= Nachhatar Chhatta =

Nachhatar Singh Chhatta (18 June 1959 – 6 May 1992), commonly known by his stage name Nachhatar Chhatta (ਨਛੱਤਰ ਛੱਤਾ), was a popular Punjabi singer.

His music was heavily influenced by Punjabi rural life, which he was surrounded by while growing up. He was famous for his well-known sad hits, but the song, Rut Peyar Di was one of his most notable hits. His best-known hits include, Fikka Rang Ajj Di Dupehr Da - Tenu Bhuleya Ni Janda - 'Tu Pardes'

== Early life and career ==
Nachhatar Chhatta was born on June 18, 1959, in Adampura, a village in the Bathinda district of Punjab, India. He was born into a poor Scheduled caste family. The elder child of Sudagar Singh (ਸੁਦਾਗਰ ਸਿੰਘ) who was a laborer and Amar Kaur (ਅਮਰ ਕੌਰ), he used to sing when he grazed cattle in his childhood. Because of poverty, he did not have a proper education.
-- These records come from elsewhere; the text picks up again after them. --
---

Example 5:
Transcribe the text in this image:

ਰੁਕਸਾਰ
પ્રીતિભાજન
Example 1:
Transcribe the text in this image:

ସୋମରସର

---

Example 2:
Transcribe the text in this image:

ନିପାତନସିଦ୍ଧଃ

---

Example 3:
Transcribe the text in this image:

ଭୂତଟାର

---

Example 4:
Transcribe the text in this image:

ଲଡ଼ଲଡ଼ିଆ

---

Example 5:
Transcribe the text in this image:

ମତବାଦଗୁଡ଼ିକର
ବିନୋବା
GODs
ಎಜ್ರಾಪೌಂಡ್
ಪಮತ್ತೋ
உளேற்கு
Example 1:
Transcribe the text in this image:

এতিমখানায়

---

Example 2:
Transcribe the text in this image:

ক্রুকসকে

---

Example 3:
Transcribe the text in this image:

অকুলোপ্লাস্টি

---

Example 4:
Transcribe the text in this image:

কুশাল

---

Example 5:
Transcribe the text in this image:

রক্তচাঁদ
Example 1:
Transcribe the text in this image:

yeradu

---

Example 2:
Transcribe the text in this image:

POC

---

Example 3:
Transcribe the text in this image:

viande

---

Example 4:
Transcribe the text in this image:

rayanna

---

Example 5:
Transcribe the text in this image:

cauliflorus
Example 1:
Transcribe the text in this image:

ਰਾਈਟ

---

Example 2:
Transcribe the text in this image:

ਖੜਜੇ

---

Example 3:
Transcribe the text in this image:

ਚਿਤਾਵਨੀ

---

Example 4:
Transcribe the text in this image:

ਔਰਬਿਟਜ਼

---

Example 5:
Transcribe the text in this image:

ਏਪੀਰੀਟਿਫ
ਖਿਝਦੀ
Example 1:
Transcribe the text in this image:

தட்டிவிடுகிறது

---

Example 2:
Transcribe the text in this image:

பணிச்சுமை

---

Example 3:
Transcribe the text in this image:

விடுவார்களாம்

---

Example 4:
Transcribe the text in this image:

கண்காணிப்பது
He acted as Pooran Bhagat in plays, like another Punjabi music legend Amar Singh Chamkila, however he would listen to Muhammad Sadiq more than others in his childhood.

== Rise to Fame ==
In the Burj Rajgarh Tournament, he sang his first song Chaar Din Zindgi de Rakhi Saamb Ke (‘ਚਾਰ ਦਿਨ ਜ਼ਿੰਦਗੀ ਦੇ ਰੱਖੀਂ ਸਾਂਭ ਕੇ’) on stage. After that, he became a popular local songwriter and singer. After listening to that song, Master Gurbaksh Singh Albela became Chhatta's key to success in the Punjabi music industry.

Along with Lok Sangeet Mandli Bhadaur, he recorded his first two songs in a collaborated album of thirteen songs.

Including Master Gurbaksh Singh Albela, he sang many cover songs, such as "Keval Bhadaur", "Geeta Deyalpuria", and "Balwant Khana" in his career.

In 1987, he achieved a major hit with his album Rut Peyar Di (‘ਰੁੱਤ ਪਿਆਰ ਦੀ) with the label of Payal Company. He became very popular with the youth of 1980s Punjab. His songs were usually played everywhere in Punjab in that era, and he was known as the star of Punjabi music.

== Legacy ==
Once Punjabi Legend King of Kaliyaan, Kuldeep Manak gives his gold chain to Nachhatar Chhatta in Prof. Mohan Singh Mela because of he Sung at higher Scale than Legend Kuldeep Manak Ji. Badshah (King) of Kaliyaan said that one more Manak is born today in Bathinda.

== Death ==
He died from alcohol intoxication on May 6, 1992.